Time passed, and I met Jen. He and Karean welcomed her into their lives and our friendship grew. The four of us made time to get together for dinner and trips even as we made plans to move out of the city. As Jen and I got serious about getting married, I asked him to be the best man at my wedding. Here again, he organized a quiet, classy, fantastic bachelor dinner. With his typical class and grace, he outshone me in all of the pictures (served me right for asking such a photogenic man to be in my wedding), understood and leapt into action when I realized I’d left the rings on the shelf in our hallway (the church was down the street so the problem was a minor one), and stood beside me as I asked Jen to be my wife. Once again, his toast was on point.
Later that year, when our friends Matt and Sophie got married, we all flew out to San Francisco for an epic wedding and the four of us spent a couple of days kicking around the city together.
We got together to visit new restaurants, explore the Eastern Shore, and spend time together. The time between our calls got longer but we still got together and kept in touch–in no small part due to Jen and Karean. When Jen and I found out she was pregnant, they were some of the first friends we shared the news with, and some of the first people to meet her besides our family.
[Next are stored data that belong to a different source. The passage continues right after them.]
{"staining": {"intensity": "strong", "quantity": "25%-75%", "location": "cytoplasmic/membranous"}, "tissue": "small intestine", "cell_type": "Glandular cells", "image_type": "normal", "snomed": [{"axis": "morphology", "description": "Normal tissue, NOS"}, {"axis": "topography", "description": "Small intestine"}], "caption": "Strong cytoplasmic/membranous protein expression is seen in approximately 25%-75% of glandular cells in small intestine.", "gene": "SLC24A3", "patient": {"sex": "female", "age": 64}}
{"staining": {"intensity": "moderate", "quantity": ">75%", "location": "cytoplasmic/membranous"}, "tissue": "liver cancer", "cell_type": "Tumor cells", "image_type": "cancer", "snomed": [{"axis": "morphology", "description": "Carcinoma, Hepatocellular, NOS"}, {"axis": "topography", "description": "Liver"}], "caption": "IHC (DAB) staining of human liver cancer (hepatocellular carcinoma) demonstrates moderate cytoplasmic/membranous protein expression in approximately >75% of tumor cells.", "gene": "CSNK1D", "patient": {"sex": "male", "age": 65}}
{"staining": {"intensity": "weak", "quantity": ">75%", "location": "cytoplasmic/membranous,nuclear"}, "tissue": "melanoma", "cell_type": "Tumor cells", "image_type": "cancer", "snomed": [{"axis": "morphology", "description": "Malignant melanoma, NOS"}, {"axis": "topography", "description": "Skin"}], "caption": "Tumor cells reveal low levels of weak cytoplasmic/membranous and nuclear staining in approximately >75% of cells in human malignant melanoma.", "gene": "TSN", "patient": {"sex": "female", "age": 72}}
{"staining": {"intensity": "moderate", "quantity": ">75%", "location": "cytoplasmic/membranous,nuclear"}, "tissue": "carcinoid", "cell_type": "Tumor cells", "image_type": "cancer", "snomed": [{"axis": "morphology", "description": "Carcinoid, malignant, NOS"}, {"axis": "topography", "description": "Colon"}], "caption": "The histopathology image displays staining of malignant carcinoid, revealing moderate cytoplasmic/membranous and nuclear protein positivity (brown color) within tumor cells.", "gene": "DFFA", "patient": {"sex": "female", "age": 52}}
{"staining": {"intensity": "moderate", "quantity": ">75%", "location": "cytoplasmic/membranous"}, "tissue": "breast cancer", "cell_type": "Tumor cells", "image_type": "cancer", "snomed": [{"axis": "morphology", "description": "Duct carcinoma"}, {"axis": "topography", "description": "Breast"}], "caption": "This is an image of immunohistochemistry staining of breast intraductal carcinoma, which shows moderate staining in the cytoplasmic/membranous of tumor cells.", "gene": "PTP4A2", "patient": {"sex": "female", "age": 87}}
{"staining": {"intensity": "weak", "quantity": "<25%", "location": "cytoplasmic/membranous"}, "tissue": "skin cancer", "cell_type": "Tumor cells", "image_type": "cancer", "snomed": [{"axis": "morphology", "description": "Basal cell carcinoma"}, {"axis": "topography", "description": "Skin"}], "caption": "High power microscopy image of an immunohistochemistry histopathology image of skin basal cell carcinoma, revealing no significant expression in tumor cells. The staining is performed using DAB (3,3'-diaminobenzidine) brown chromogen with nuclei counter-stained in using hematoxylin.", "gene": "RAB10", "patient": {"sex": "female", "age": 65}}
Not long after that, we found out they were expecting too.
As our kids grew, we made a point of getting together more, both for the adults and for the kids. Dinners, concerts, Wildkratts, and day trips over the Bay Bridge. In 2014 we planned our vacation together and found a house in Delaware to rent. For an idyllic week we hung out on the beach, watched the kids play together, and ate guacamole.
Somewhere in that week, as the kids played in the surf, he told us how much the vacation–and our friendship–meant to the two of them. He asked if it was OK with us for Zachary to call us Uncle Bill and Aunt Jen, and we were honored. It was a natural extension of our friendship–we thought of each other as family.
This year I planned early and had a beach house located and rented by March. We were all looking forward to our week together. I don’t know what happened. I don’t have details, and if I did I wouldn’t share them here anyway. I do know that part of my family is gone, and I’m still dealing with that reality.
I spent time on the phone Saturday with a select group of old friends to let them know what happened, and found myself trading stories and photos via text until about 10PM. Part of that time I was down in the basement going through my print photos and another part was spent in my Amazon Prime archives pulling photos together.
I will miss his humor. I’ll miss his quiet intelligence, his advice, and easygoing warmth. I’m going to miss growing old with him, like we joked about–two old farts sitting on a porch drinking beers together. I’ve got a hole in my heart where he should be.